Future research should look at the ways SSS affects mood by exploring mechanisms such as shame, self-esteem and frequency of social comparisons, as well as environmental factors that contribute to an increase or mitigation of social comparisons. Furthermore, longitudinal studies are needed to help understand causality, especially in light of the possible reciprocal relationship between SSS and well-being. Cross-cultural studies, studies across developmental stages, and studies evaluating mental health disorders other than depression would also contribute to a better understanding of the effects of SSS on mental health. Moreover, the use of experimental studies should be expanded to understand the mechanisms of lower SSS and mental health. Finally, research looking at moderating variables will be important to guide future interventions.

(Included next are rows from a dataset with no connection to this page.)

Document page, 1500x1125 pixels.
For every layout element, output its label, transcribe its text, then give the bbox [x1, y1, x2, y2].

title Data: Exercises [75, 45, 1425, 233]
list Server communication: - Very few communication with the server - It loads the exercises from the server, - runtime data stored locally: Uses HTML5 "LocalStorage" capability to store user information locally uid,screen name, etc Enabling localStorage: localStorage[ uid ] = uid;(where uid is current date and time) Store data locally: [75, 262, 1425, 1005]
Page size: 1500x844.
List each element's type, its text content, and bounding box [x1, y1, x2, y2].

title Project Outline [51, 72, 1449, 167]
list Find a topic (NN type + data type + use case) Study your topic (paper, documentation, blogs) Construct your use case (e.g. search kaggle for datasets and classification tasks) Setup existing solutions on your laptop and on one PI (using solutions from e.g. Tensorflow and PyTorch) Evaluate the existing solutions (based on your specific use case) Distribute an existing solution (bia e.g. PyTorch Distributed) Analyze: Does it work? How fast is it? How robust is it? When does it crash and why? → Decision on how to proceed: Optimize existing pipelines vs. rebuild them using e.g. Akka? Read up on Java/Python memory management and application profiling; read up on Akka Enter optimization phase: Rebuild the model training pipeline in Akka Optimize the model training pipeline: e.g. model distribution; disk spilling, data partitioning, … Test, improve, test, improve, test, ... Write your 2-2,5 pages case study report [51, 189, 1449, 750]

This study demonstrates that lower SSS is associated with higher rates of depression in a sample of graduate-level students, a population that tends to be understudied. Additionally, our findings indicate that SSS is a better predictor of depression in graduate students than objective socioeconomic measures of parental education and income. These findings have implications for individual support of students at college counseling centers. Further research is needed to understand the underlying mechanisms of the association between SSS and depression. A better understanding of these mechanisms would shed light into the subtle ways in which people make appraisals about their environment and subsequently perceive their social rank. This would also be useful for mental health professionals to respond effectively in therapeutic settings.